La verità è che la rivoluzione è basilare, radicale, e non c’entra con i leader in campo. I leader iraniani, come scrive Amir Taheri, sono spaccati a metà ovunque, ma sempre dentro il regime islamista fino al collo. Oggi hai con l’opposizione Montazeri, Moussavi, Youssef Sanei... e con Khamenei invece trovi, guarda un po’, nello scontro di potere insieme a tanti altri, persino Khatami. Nell’esercito il generale Ali Fazli, capo del Corpo Islamico Rivoluzionario militare più duro, è stato destituito per essersi rifiutato di attaccare la folla; il capo stesso del programma nucleare, Gholam Reza Aghazadek, è all’opposizione. Nell’Alto Consiglio della Difesa Nazionale così come nell’Assemblea degli Esperti, quella che ha il potere di destituire Khamenei, la divisione è casuale e durissima. Ma una cosa è chiara: ambo le parti vogliono conservare il regime. La stella polare è fuori, siamo noi, il leader siamo noi. Ma non abbiamo un messaggio, non crediamo in noi stessi, ed è il nostro silenzio che li perderà. Reagan alla Porta di Brandeburgo gridò a Gorbaciov: «Butta giù questo muro». Gorbaciov dovette ascoltarlo.
mercoledì 1 luglio 2009 15:59:11
Da persona "on-off" sono perfettamente d'accordo. Gli Stati invece pare che preferiscano attenersi ai principi della "realpolitik", in questo caso essenzialmente di natura economica. (solamente in Italia le importazioni dall'Iran, per l’80% petrolio, s'aggirano intorno ai 3,9 miliardi, contro esportazioni per 1,8 miliardi, e che ci piazzano al terzo posto tra i Paesi fornitori di Teheran, dopo la Germania e la Francia). E, l'articolo implicitamente suggerisce proprio questo quesito: E' sempre lecito attenersi ai principi della "realpolitik"? Ci sono dei casi in cui "imperativi superiori" devono prevalere? La gente normale, "ordinary people", può fare di più specialmente con i mezzi tecnici di oggi?

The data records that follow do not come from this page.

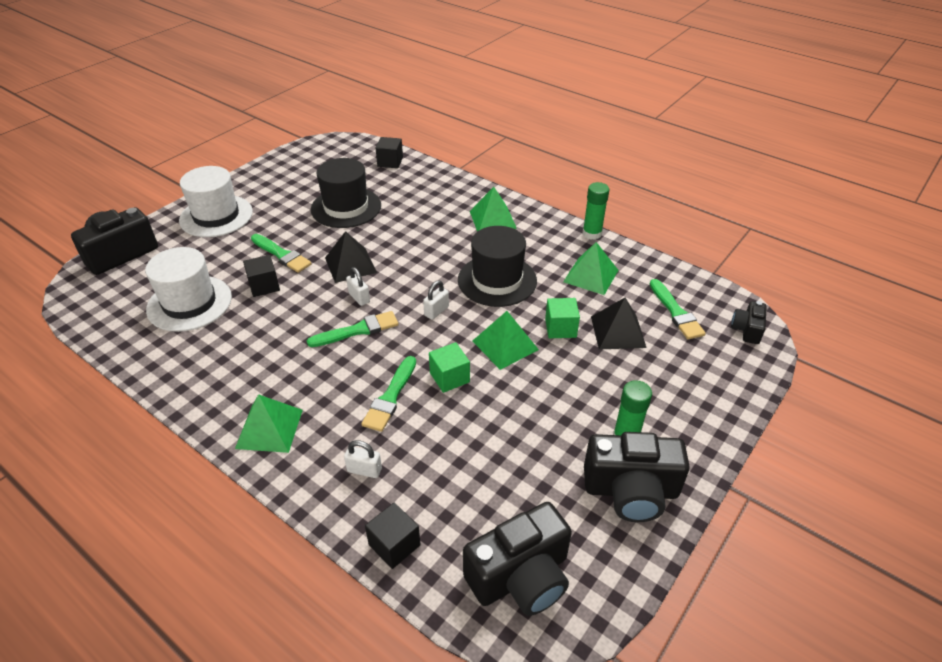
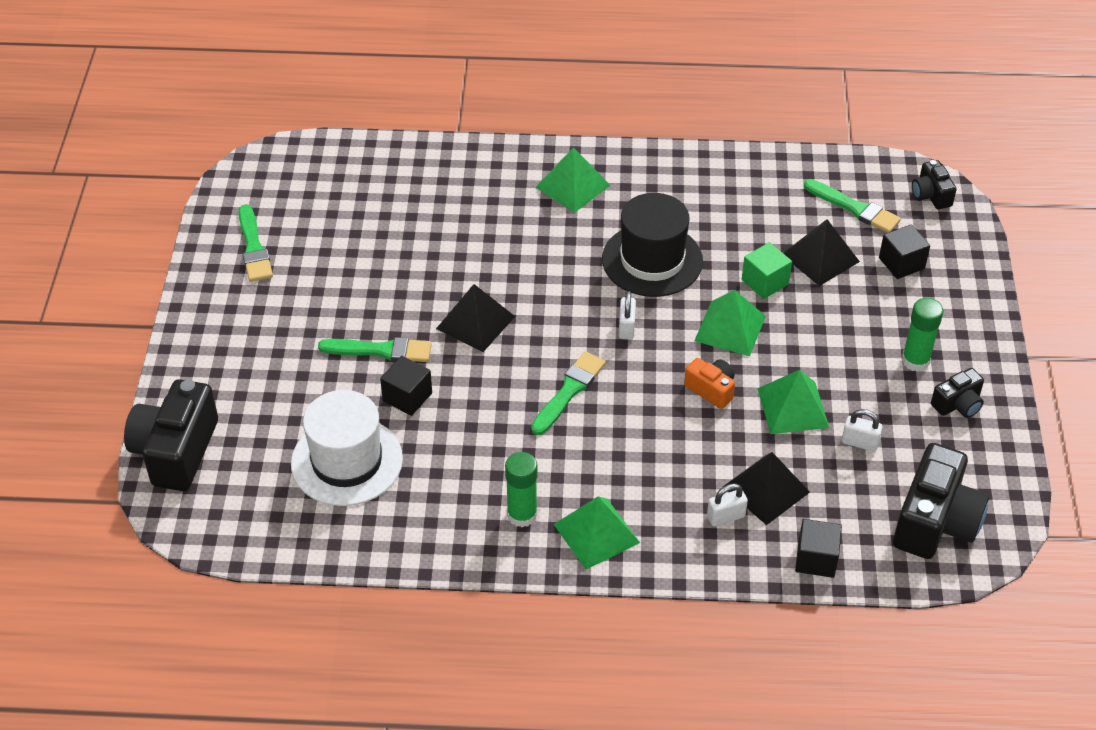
camera: 35 degrees left, 5 degrees up
(216, 216) = (234, 343): white hat -> none
(346, 207) = (384, 252): black hat -> none
(359, 298) = (529, 355): white padlock -> white padlock (859, 442)
(390, 162) = (365, 162): black cube -> black cube (901, 263)
(390, 397) = (676, 439): green brush -> green brush (254, 248)
(414, 467) = (766, 489): none -> black pyramid
(449, 377) = (711, 389): green cube -> orange camera
(590, 276) = (740, 207): green pyramid -> green pyramid (793, 408)
(592, 233) = (695, 153): green glue stick -> green glue stick (522, 515)
(631, 491) = (958, 404): black camera -> black camera, size x0.52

Questa potrebbe essere una bella discussione.Giancarlo Antonangeli.
Daniele Gi , Genova
mercoledì 1 luglio 2009 15:49:02
Credo fermamente che gli esperti di Obama lascino molto a desiderare. Quello che Obama non riesce a capire è che l'Islam da lui idealizzato è, purtroppo, in contrasto (e aggiungerei, in aperto contrasto) con la civiltà occidentale giudaico cristiana.Srebbe opportuno consigliare ad obama di cambiare i consiglieri (cerchi di assumere meno ideologi e più persone concrete) ed inoltre di leggersi l'ultimo libro di carlo pannella, edito da cantagalli :"Non è lo stesso Dio, non è lo stesso uomo".
Ilaria Arri , Rivoli (To), Italy
mercoledì 1 luglio 2009 07:36:39
cara Fiamma,io vorrei ascoltarti, ma non so cosa fare..Ho come amico su Fb, Silvio B. chiederò a lui di essere un po' più duro nei confronti dell'Iran, e di fare qualcosa perché in Iran non peggiori la situazione.Volevo ringraziarti di esistere, perché sei una persona fantastica..Ciao, Ilaria.
Mara , Bologna
lunedì 29 giugno 2009 17:54:17
"Signor Presidente, butti giù quel muro" disse Reagan a Gorbaciov. Quest'ultimo dovette ascoltarlo perché, pur nato comunista, era, dentro di sé, già passato dalla parte della libertà. Nel caso dell'Iran, non c'è un Sig. Gorbaciov; Mousavi è un logo, come la Coca Cola: a Teheran la piazza sa benissimo come egli la pensa su Israele e la Bomba. Dunque Mousavi non è il leader della rivolta, ma un pretesto. Lui e la terribile moglie, dal piglio lombrosiano.Per questo noi, l'Occidente, dovremo dimostrare coraggio; non solo Israele siamo noi, ma anche i ragazzi di Teheran siamo noi. Ma il regime, oltre le simpatie che ha sempre riscosso in Europa fin dall'inizio, visto che è contro USA e Israele, può contare pure su solide alleanze planetarie, che non sarà facile scalfire.Se, per caso, il regime crollasse, indovinate chi sarebbe il Paese leader del M.O....Mamma mia, che affronto! Il piccolo Paese che doveva esser cancellato dalla carta geografica. Chi tollererebbe una simile onta?